自分が育てたのも同然の子供達相手に嫉妬するなんて。しかも抑えきれずそれを滲ませる言動をしてしまった。閃は能力的にもそうだが、人の心の機微に聡い子だ。自分に向けられた感情にも気付いただろう。
悪い事をした、と一応は反省してみるものの、同じ様な場面に遭遇した時同じような態度を取らないとは断言出来ないのが辛いところだ。何しろ良守に関する事だと性格が変わる自覚はある。そもそも誰かに嫉妬するなんて事自体が弟絡み以外では考えられない事だった。

我ながら情けないし格好悪いと思う。だがそれも俺だ。良守にしか引き出せない真実の姿。
そんなのも悪くないと思えるのは、相手が良守だからだろう。
良守の首筋を辿り耳朶を嬲り、こめかみにちゅっとキスをする。すでに潤みはじめた瞳が愛おしい。

「まだまだ俺も若造だよねぇ。」

僅かに頬を染めて見上げてくる良守に笑いながらそう言うと、「はあ?」と訝しげな顔をされた。
弟に負けてるのなんかいつもの事だけど、それをそうそう明かしてやるのも癪だ。気付かれるまでは教えてやらないでおこうか、それともいつかは話してやろうか。

お前を取り巻く全てに嫉妬してる。そんな事を打ち明けたらお前はどんな顔をするのかな。
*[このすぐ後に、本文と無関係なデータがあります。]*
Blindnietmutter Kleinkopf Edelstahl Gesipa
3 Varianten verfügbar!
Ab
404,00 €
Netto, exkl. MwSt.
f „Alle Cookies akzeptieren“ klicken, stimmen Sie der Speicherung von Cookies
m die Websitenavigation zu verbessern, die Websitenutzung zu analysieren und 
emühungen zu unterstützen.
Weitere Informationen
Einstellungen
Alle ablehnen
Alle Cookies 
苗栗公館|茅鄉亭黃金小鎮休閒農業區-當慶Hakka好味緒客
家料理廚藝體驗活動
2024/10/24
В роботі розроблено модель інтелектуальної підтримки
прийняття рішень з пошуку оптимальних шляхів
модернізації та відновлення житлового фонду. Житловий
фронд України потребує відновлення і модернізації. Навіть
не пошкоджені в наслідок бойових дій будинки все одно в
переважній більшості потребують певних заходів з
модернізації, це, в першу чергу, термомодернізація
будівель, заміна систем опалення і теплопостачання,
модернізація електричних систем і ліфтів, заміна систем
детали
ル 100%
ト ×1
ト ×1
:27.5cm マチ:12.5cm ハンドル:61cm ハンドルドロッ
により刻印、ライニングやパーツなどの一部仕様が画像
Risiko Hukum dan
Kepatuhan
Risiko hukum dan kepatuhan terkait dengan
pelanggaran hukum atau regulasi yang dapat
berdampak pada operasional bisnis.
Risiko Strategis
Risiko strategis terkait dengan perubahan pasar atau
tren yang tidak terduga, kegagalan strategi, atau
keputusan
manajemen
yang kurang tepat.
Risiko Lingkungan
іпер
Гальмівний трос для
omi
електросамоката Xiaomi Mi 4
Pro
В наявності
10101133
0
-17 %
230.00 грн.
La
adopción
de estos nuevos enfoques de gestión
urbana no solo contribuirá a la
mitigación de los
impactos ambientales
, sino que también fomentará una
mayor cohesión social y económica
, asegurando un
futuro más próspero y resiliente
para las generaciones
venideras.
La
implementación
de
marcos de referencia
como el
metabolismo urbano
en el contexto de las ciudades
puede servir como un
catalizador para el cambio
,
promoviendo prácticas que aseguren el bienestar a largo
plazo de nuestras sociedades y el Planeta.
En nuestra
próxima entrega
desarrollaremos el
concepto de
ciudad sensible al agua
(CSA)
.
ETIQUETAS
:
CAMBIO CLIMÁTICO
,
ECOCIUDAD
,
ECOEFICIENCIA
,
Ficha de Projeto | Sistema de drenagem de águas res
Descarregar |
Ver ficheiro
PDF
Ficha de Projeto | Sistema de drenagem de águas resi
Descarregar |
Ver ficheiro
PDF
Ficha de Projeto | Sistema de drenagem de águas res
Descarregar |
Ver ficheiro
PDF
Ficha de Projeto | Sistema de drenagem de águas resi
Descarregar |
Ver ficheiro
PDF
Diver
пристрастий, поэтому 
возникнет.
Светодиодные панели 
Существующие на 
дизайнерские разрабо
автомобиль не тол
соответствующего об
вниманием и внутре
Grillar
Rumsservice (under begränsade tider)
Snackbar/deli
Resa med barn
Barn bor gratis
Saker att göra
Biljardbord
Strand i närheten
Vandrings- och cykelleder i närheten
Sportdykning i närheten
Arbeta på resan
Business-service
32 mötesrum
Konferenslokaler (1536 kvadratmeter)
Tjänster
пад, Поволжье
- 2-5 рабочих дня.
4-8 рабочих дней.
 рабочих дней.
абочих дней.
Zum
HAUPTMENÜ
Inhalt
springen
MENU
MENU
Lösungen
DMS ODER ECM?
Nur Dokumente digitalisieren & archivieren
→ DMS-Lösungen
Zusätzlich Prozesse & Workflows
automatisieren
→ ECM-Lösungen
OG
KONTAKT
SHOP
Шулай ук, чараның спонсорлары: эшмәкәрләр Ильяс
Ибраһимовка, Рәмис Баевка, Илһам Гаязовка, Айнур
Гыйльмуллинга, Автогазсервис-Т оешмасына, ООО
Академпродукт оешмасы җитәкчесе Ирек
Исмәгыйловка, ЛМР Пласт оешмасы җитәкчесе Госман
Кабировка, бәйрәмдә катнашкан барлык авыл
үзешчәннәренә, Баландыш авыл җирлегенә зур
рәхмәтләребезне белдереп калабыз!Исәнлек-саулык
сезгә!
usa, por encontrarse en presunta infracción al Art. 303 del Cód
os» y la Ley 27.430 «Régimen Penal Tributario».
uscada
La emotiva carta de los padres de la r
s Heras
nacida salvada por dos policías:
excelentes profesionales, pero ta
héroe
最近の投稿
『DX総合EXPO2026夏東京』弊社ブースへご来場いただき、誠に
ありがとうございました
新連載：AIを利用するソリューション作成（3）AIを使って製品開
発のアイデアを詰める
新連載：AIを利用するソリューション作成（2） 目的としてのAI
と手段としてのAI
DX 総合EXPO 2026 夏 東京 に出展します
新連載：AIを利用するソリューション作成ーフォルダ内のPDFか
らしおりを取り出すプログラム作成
それはちょっと見てみたい気もするけど、やっぱりもう少し先の楽しみに取って置いても良いだろう。
正守はもう一度腕の中の存在を強く抱き締めて、それから「嫉妬」という感情を教えてくれた弟が自分のものである事を再確認する為に、意図を持って頬から耳に指を這わせた。ピクリと反応する良守ににっこりと微笑むと、「訳あって、今夜は寝かすつもりはないから」と宣言する。「どういう意味だっ」と真っ赤になりつつ慌てて逃げようとする細い体を難なく押さえ込むと、そのまま思う通りにその躰を味わった。それはもう一晩かけて念入りに。






翌朝。ようやく解放された良守が、引きずり込まれそうになる睡魔と戦いつつ「訳ってなんだったんだ」と正守に聞いた。
散々好きにしたんだからそれくらい教えろと言われて、「俺はまだいけるんだけど。もっと散々させてくれるなら教えてあげるよ?」とにやりと笑って言うと、良守が大きくブンブンと首を振る。その慌てっぷりが面白く、でも流石に無理をさせたなと苦笑いして正守は良守の髪を梳いてやる。

今教えなくても、いつかお前は知る日がくるよ。どれほど俺がお前に執着してるか。

そんな想いを隠したまま何度も何度も髪を梳いていると、ついに睡魔に負けたのだろう。良守の目がうつらうつらと閉じられて、やがて完全に眠ってしまった。
眠ってしまうと、先程までの情事の最中みせていた艶が消え去って、残るのはまだ子供らしいあどけなさばかりだ。昔、正守の後を必死に着いてきたあの頃とちっとも変わらない。

それが愛しくてどこか切なくて。正守は屈み込むと眠る弟にそっと口付けた。














25万打企画その6&平成20年初アップ・元旦

リクエストは尚花さんで

「部下(限でも閃でも、その他の方でもオッケーです。複数でも可)と仲良しな良守にやきもちを
焼いて意地悪をしてしまう正守。何で正守の機嫌が悪いのかわからず、戸惑う良守」

だったのですが…。

すみません!リクから大きく脱線しまして、意地悪は閃にしちゃってます!
何かうちのまっさんではよっしに意地悪出来なかった…。猛省。大猛省。
軌道修正しようと途中四苦八苦したのですが、どうにもならず…。
このままだとただお待たせする期間が長くなるだけだ、と踏ん切りをつけさせていただきました。
尚花さん、お待たせした上にこんなんでほんとーにごめんなさい〜;;
返品というより叩き返してくださっても結構ですので!

本当は限を出したかったのですが、うちの正良は限が生きてる頃はまだ告白しあってないので
ちょっと残念でしたが諦めました。その内限も書きたいなー。